(DATA SUPPLIED Opens)

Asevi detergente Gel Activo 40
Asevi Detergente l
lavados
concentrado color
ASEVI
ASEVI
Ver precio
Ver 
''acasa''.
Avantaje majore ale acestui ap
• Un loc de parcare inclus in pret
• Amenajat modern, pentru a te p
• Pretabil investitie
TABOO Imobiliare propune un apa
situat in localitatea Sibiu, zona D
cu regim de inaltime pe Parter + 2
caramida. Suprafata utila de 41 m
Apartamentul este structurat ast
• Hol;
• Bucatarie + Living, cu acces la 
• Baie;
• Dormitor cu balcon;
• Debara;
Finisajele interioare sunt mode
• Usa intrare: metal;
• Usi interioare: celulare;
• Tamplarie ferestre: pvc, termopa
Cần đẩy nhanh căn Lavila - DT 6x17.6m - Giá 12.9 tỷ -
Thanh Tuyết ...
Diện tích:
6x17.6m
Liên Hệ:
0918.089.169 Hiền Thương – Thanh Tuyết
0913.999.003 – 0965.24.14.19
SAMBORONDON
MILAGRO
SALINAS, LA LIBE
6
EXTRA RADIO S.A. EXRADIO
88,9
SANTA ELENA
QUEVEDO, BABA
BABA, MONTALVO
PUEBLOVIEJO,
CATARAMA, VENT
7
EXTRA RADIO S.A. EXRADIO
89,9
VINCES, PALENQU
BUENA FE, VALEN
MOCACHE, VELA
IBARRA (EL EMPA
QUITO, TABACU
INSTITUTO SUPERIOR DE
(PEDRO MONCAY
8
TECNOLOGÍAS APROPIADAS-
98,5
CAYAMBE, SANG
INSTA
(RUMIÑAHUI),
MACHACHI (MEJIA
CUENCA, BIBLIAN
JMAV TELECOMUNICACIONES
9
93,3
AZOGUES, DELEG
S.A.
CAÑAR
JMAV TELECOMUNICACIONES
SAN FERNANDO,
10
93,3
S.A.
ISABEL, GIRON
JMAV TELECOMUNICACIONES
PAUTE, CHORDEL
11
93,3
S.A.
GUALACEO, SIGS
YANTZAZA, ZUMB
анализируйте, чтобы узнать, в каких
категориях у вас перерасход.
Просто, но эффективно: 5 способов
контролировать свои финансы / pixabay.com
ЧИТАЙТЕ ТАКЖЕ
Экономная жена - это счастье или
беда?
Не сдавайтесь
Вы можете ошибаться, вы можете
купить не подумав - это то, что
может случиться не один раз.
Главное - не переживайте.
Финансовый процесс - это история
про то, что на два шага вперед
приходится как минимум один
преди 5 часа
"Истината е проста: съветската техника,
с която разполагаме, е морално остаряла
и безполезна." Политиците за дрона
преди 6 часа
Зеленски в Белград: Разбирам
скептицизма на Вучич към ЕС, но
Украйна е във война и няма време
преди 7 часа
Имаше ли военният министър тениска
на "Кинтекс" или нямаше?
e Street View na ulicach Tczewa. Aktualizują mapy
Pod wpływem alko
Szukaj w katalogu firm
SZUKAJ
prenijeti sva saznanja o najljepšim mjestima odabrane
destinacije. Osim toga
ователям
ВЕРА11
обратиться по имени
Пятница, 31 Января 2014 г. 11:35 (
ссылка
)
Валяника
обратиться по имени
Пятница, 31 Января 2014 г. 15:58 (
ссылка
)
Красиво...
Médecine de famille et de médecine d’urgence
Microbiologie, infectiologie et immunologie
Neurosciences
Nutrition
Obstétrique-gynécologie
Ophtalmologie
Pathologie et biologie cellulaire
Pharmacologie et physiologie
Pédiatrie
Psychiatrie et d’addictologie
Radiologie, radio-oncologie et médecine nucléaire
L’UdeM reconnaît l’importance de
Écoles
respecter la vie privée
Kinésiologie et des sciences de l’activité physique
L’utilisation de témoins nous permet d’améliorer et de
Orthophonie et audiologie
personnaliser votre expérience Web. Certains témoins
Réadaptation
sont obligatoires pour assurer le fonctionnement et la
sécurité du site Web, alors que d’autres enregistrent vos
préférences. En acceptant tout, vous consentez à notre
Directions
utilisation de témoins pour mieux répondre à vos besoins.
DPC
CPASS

(DATA SUPPLIED Closes)

Nothing in the records may be left out; copy them all exactly.

Asevi detergente Gel Activo 40
Asevi Detergente l
lavados
concentrado color
ASEVI
ASEVI
Ver precio
Ver 
''acasa''.
Avantaje majore ale acestui ap
• Un loc de parcare inclus in pret
• Amenajat modern, pentru a te p
• Pretabil investitie
TABOO Imobiliare propune un apa
situat in localitatea Sibiu, zona D
cu regim de inaltime pe Parter + 2
caramida. Suprafata utila de 41 m
Apartamentul este structurat ast
• Hol;
• Bucatarie + Living, cu acces la 
• Baie;
• Dormitor cu balcon;
• Debara;
Finisajele interioare sunt mode
• Usa intrare: metal;
• Usi interioare: celulare;
• Tamplarie ferestre: pvc, termopa
Cần đẩy nhanh căn Lavila - DT 6x17.6m - Giá 12.9 tỷ -
Thanh Tuyết ...
Diện tích:
6x17.6m
Liên Hệ:
0918.089.169 Hiền Thương – Thanh Tuyết
0913.999.003 – 0965.24.14.19
SAMBORONDON
MILAGRO
SALINAS, LA LIBE
6
EXTRA RADIO S.A. EXRADIO
88,9
SANTA ELENA
QUEVEDO, BABA
BABA, MONTALVO
PUEBLOVIEJO,
CATARAMA, VENT
7
EXTRA RADIO S.A. EXRADIO
89,9
VINCES, PALENQU
BUENA FE, VALEN
MOCACHE, VELA
IBARRA (EL EMPA
QUITO, TABACU
INSTITUTO SUPERIOR DE
(PEDRO MONCAY
8
TECNOLOGÍAS APROPIADAS-
98,5
CAYAMBE, SANG
INSTA
(RUMIÑAHUI),
MACHACHI (MEJIA
CUENCA, BIBLIAN
JMAV TELECOMUNICACIONES
9
93,3
AZOGUES, DELEG
S.A.
CAÑAR
JMAV TELECOMUNICACIONES
SAN FERNANDO,
10
93,3
S.A.
ISABEL, GIRON
JMAV TELECOMUNICACIONES
PAUTE, CHORDEL
11
93,3
S.A.
GUALACEO, SIGS
YANTZAZA, ZUMB
анализируйте, чтобы узнать, в каких
категориях у вас перерасход.
Просто, но эффективно: 5 способов
контролировать свои финансы / pixabay.com
ЧИТАЙТЕ ТАКЖЕ
Экономная жена - это счастье или
беда?
Не сдавайтесь
Вы можете ошибаться, вы можете
купить не подумав - это то, что
может случиться не один раз.
Главное - не переживайте.
Финансовый процесс - это история
про то, что на два шага вперед
приходится как минимум один
преди 5 часа
"Истината е проста: съветската техника,
с която разполагаме, е морално остаряла
и безполезна." Политиците за дрона
преди 6 часа
Зеленски в Белград: Разбирам
скептицизма на Вучич към ЕС, но
Украйна е във война и няма време
преди 7 часа
Имаше ли военният министър тениска
на "Кинтекс" или нямаше?
e Street View na ulicach Tczewa. Aktualizują mapy
Pod wpływem alko
Szukaj w katalogu firm
SZUKAJ
prenijeti sva saznanja o najljepšim mjestima odabrane
destinacije. Osim toga
ователям
ВЕРА11
обратиться по имени
Пятница, 31 Января 2014 г. 11:35 (
ссылка
)
Валяника
обратиться по имени
Пятница, 31 Января 2014 г. 15:58 (
ссылка
)
Красиво...
Médecine de famille et de médecine d’urgence
Microbiologie, infectiologie et immunologie
Neurosciences
Nutrition
Obstétrique-gynécologie
Ophtalmologie
Pathologie et biologie cellulaire
Pharmacologie et physiologie
Pédiatrie
Psychiatrie et d’addictologie
Radiologie, radio-oncologie et médecine nucléaire
L’UdeM reconnaît l’importance de
Écoles
respecter la vie privée
Kinésiologie et des sciences de l’activité physique
L’utilisation de témoins nous permet d’améliorer et de
Orthophonie et audiologie
personnaliser votre expérience Web. Certains témoins
Réadaptation
sont obligatoires pour assurer le fonctionnement et la
sécurité du site Web, alors que d’autres enregistrent vos
préférences. En acceptant tout, vous consentez à notre
Directions
utilisation de témoins pour mieux répondre à vos besoins.
DPC
CPASS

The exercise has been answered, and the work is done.